**Problem**.
Your answer must hold only the lines below from the line containing "index mcp: (283, 149)" through the line containing "pinky tip: (170, 295)", each reproduced exactly.

**Dataset entries**.
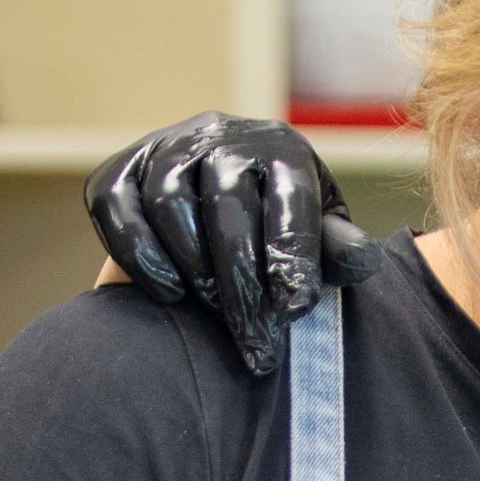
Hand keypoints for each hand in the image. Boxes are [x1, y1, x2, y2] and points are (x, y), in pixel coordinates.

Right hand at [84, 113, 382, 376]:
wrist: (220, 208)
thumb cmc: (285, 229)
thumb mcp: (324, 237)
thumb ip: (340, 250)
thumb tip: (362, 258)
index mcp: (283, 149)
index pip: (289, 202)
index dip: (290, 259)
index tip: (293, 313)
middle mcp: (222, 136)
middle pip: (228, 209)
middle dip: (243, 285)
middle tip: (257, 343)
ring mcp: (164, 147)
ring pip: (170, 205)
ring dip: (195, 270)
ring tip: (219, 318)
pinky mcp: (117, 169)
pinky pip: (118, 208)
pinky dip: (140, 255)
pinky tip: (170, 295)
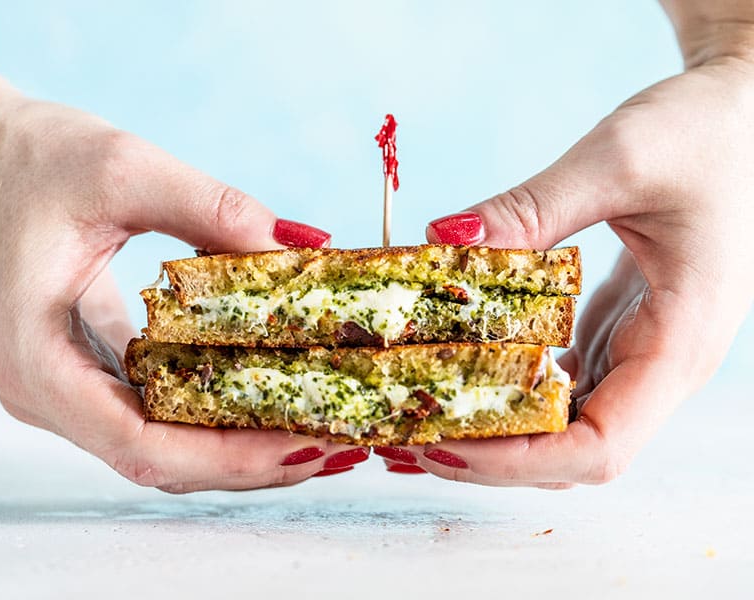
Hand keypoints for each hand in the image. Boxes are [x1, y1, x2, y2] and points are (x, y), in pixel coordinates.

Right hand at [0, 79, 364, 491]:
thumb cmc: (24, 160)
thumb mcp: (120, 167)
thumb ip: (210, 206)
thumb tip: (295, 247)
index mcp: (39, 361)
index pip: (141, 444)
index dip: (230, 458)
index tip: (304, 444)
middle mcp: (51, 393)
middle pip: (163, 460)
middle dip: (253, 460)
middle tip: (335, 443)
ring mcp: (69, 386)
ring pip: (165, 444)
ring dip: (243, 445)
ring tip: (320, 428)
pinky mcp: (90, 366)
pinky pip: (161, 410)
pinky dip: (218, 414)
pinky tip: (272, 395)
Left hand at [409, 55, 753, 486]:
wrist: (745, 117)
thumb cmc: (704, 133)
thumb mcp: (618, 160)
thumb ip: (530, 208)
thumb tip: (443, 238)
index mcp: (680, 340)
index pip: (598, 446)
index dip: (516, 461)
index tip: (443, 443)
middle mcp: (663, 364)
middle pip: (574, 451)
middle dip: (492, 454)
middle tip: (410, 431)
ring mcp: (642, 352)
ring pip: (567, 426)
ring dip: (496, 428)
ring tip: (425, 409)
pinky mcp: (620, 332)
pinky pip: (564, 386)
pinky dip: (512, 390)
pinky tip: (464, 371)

* * *

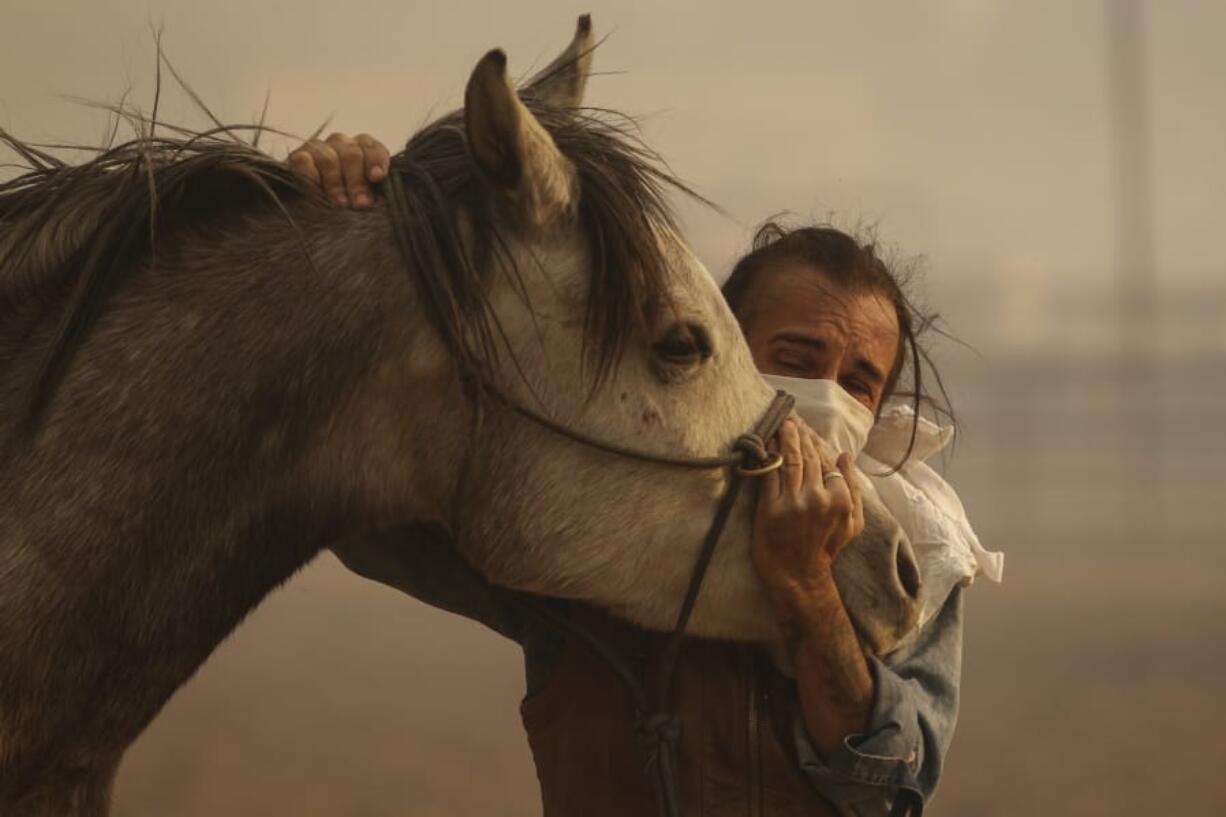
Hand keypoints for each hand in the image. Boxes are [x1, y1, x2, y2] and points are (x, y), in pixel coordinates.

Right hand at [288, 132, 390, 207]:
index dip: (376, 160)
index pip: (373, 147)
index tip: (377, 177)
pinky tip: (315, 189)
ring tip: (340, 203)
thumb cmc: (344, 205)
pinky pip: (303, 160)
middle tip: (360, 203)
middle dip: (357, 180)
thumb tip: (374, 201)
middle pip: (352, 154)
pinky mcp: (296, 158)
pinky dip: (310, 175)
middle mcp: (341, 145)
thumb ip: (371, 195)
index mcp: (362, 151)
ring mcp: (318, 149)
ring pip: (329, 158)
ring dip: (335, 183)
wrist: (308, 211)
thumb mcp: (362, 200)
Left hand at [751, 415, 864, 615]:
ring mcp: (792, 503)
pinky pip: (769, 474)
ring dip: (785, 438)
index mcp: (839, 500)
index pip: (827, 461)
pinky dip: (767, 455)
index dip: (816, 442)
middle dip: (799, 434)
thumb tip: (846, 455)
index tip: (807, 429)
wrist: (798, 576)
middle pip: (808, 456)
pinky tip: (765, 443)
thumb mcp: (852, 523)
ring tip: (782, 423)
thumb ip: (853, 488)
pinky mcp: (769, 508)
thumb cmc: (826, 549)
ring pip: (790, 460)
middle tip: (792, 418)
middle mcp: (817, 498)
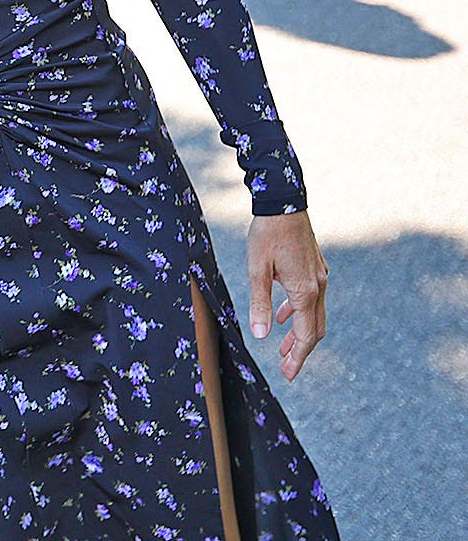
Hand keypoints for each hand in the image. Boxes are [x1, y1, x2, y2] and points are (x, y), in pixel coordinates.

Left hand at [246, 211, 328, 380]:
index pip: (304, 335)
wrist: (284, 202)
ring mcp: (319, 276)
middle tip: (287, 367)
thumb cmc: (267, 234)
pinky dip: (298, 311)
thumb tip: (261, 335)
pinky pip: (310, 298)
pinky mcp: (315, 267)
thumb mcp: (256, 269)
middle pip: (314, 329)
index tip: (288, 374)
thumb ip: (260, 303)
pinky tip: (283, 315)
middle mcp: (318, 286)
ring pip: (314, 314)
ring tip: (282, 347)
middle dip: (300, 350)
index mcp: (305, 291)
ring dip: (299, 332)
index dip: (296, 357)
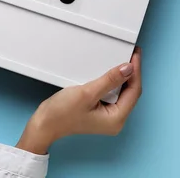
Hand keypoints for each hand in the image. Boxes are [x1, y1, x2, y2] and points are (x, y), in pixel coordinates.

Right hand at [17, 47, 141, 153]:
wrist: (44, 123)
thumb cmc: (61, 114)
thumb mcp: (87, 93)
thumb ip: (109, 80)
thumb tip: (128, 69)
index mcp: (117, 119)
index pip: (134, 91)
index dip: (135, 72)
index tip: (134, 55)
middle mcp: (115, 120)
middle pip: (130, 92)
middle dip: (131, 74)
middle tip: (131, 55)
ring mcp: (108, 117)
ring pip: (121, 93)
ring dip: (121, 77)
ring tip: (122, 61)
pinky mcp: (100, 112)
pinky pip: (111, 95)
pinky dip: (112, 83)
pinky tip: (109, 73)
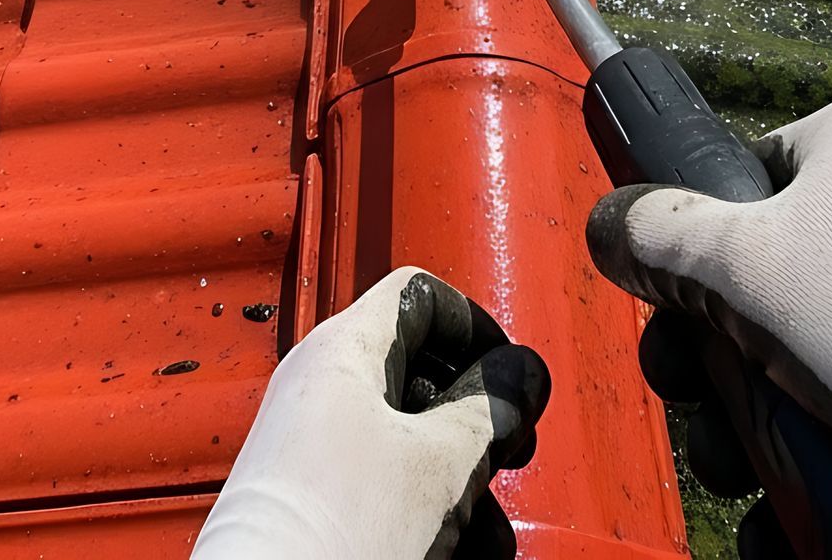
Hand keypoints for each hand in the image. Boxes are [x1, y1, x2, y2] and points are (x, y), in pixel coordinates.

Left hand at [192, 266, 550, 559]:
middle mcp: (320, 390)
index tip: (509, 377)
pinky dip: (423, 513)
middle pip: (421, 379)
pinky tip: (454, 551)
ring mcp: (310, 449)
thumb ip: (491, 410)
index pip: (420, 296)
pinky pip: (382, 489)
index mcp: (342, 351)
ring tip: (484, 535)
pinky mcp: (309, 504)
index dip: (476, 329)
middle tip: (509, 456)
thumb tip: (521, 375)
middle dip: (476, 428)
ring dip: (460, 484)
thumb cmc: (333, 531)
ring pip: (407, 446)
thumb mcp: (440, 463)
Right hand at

**Answer to the problem**.
index mcp: (283, 149)
index pip: (289, 202)
index dip: (290, 259)
index tip: (293, 313)
middle mcp: (222, 136)
middle pip: (228, 209)
middle dip: (243, 285)
middle tip: (257, 343)
ring mcp: (164, 147)
ring pip: (170, 205)
ring dip: (195, 270)
ring tip: (219, 318)
pinky mcp: (117, 169)
pinky pip: (118, 208)
pinky dip: (140, 255)
pinky tip: (170, 295)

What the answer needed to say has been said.